• [Problem requirements] Copy every line of the listing below, keeping each field and value unchanged.

• [Supplied records]
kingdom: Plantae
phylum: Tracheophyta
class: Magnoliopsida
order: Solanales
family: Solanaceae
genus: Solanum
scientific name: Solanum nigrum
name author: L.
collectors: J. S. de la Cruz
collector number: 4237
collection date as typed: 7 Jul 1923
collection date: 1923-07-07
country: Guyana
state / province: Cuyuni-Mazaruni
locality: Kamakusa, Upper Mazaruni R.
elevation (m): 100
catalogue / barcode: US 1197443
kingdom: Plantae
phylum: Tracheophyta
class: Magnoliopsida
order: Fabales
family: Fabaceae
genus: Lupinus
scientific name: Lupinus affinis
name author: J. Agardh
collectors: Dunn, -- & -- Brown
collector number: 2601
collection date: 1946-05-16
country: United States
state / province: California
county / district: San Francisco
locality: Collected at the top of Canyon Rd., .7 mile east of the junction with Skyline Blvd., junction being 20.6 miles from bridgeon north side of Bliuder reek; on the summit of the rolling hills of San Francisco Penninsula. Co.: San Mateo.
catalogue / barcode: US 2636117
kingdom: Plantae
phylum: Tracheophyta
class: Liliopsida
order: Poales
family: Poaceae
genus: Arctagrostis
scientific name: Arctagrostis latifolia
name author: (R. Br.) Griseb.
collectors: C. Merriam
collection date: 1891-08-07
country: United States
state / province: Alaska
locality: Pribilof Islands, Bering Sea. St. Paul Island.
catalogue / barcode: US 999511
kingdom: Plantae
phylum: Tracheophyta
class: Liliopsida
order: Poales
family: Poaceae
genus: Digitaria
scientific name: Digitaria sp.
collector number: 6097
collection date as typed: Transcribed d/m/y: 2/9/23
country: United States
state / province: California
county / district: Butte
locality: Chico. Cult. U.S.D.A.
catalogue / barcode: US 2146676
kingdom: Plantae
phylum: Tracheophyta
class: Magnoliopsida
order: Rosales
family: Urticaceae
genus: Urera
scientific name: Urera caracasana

• [Answer in full]
kingdom: Plantae
phylum: Tracheophyta
class: Magnoliopsida
order: Solanales
family: Solanaceae
genus: Solanum
scientific name: Solanum nigrum
name author: L.
collectors: J. S. de la Cruz
collector number: 4237
collection date as typed: 7 Jul 1923
collection date: 1923-07-07
country: Guyana
state / province: Cuyuni-Mazaruni
locality: Kamakusa, Upper Mazaruni R.
elevation (m): 100
catalogue / barcode: US 1197443
kingdom: Plantae
phylum: Tracheophyta
class: Magnoliopsida
order: Fabales
family: Fabaceae
genus: Lupinus
scientific name: Lupinus affinis
name author: J. Agardh
collectors: Dunn, -- & -- Brown
collector number: 2601
collection date: 1946-05-16
country: United States
state / province: California
county / district: San Francisco
locality: Collected at the top of Canyon Rd., .7 mile east of the junction with Skyline Blvd., junction being 20.6 miles from bridgeon north side of Bliuder reek; on the summit of the rolling hills of San Francisco Penninsula. Co.: San Mateo.
catalogue / barcode: US 2636117
kingdom: Plantae
phylum: Tracheophyta
class: Liliopsida
order: Poales
family: Poaceae
genus: Arctagrostis
scientific name: Arctagrostis latifolia
name author: (R. Br.) Griseb.
collectors: C. Merriam
collection date: 1891-08-07
country: United States
state / province: Alaska
locality: Pribilof Islands, Bering Sea. St. Paul Island.
catalogue / barcode: US 999511
kingdom: Plantae
phylum: Tracheophyta
class: Liliopsida
order: Poales
family: Poaceae
genus: Digitaria
scientific name: Digitaria sp.
collector number: 6097
collection date as typed: Transcribed d/m/y: 2/9/23
country: United States
state / province: California
county / district: Butte
locality: Chico. Cult. U.S.D.A.
catalogue / barcode: US 2146676
kingdom: Plantae
phylum: Tracheophyta
class: Magnoliopsida
order: Rosales
family: Urticaceae
genus: Urera
scientific name: Urera caracasana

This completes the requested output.